In a medium-size bowl whisk all the eggs until well blended, then pour eggs through a fine-mesh strainer into another bowl. Add the milk, maple syrup, vanilla, cinnamon, ginger and nutmeg, whisk well.
Pour the egg mixture over the bread in the large bowl, carefully toss the bread pieces and allow to sit for 15 minutes.
Line your Dutch oven with foil or parchment paper, spray some non stick spray on the foil or parchment paper.
Carefully with a slotted spoon scoop the soaked bread into the Dutch oven. Once all the bread is in lightly press the bread down. Take the butter pieces and sprinkle over the top of the bread, then pour any remaining egg mixture over the bread.
Place the lid on the pot and take it to the fire ring. Carefully place the Dutch oven in the center of the cleared coals. Now with a shovel take some hot coals and place them on top of the lid. You want an even and light covering of hot coals.
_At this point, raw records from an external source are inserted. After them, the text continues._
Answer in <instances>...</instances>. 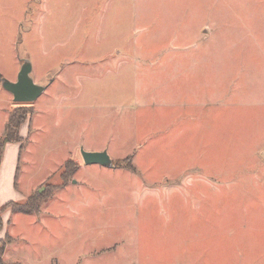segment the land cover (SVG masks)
<instances>
[{"label":"rangeland","instance_id":"rangeland-1","mask_svg":"<svg viewBox=\"0 0 264 264\" xmlns=\"http://www.w3.org/2000/svg\"><path fill=\"white\" fill-rule=\"evenodd\" d=\"M21 107L1 203L51 197L1 215L3 264H264V0H0V141Z\"/></svg>","mask_w":264,"mask_h":264},{"label":"trees","instance_id":"trees-1","mask_svg":"<svg viewBox=\"0 0 264 264\" xmlns=\"http://www.w3.org/2000/svg\"><path fill=\"white\" fill-rule=\"evenodd\" d=\"M31 110L27 107H21L14 110L9 115L8 121L5 127V136L3 140L0 141V165L3 159V148L6 143H19L21 142L20 128L31 115ZM116 167L118 164L114 163ZM69 168V162L66 164V169ZM70 171H66V174ZM68 175V174H67ZM43 187V186H42ZM40 188L35 196H30L29 200L24 204H19L15 202L8 203L7 205L0 206V231L3 228V222L1 215L6 209H11L14 213H22L27 215H32V213L38 212L40 209V203L46 201L51 197V192H48V187ZM9 240V239H8ZM0 240V264H3V255L5 252L6 244L9 241Z\"/></svg>","mask_w":264,"mask_h":264},{"label":"water","instance_id":"water-1","mask_svg":"<svg viewBox=\"0 0 264 264\" xmlns=\"http://www.w3.org/2000/svg\"><path fill=\"white\" fill-rule=\"evenodd\" d=\"M2 88L13 96V101L18 104H32L46 90V86L36 84L32 77V64L23 62L17 80L11 82L1 79ZM81 157L85 165H100L105 168L116 167L107 150L86 151L81 149Z\"/></svg>","mask_w":264,"mask_h":264},{"label":"crops","instance_id":"crops-1","mask_svg":"<svg viewBox=\"0 0 264 264\" xmlns=\"http://www.w3.org/2000/svg\"><path fill=\"white\" fill-rule=\"evenodd\" d=\"M28 131L29 129H28L27 123H25L24 125H22L20 129V133L23 137H26L28 134ZM20 149H21V145L18 143H13V144L8 143L5 146L3 160L0 166V205H5V203H7V202H5L4 204L1 203L2 189L11 191L13 195L17 193V192H14V190L12 189L13 188L15 190L17 189L16 188V178H17V171H18L17 166H18V158L20 155ZM3 237L4 236H2V233H0V239H2Z\"/></svg>","mask_w":264,"mask_h":264}]
</instances>
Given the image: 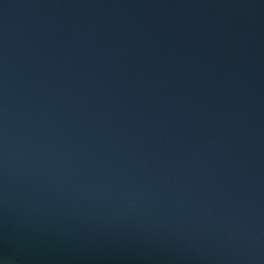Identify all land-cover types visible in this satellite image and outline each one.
Wrapping results in <instances>:
<instances>
[{"label":"water","instance_id":"obj_1","mask_svg":"<svg viewBox=\"0 0 264 264\" xmlns=\"http://www.w3.org/2000/svg\"><path fill=\"white\" fill-rule=\"evenodd\" d=\"M0 264H264V0H0Z\"/></svg>","mask_w":264,"mask_h":264}]
</instances>
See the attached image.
After 15 minutes of cooking time, carefully hook the wire handle with your lid lifter and turn the entire Dutch oven 180 degrees. Next take the lid lifter and hook the lid of the Dutch oven and turn the lid an additional ¼ turn. Repeat this process in 15 minutes. Once you have rotated it a second time, carefully remove the lid with the lid lifter and see if the French toast bake is brown and bubbling. If it is, replace the lid and with the whisk broom sweep away the hot coals. Carefully hook the wire with your lid lifter and remove the Dutch oven from the fire and place on a heat safe surface. Allow it to stand for 10 minutes with the lid on then carefully remove the hot lid and serve.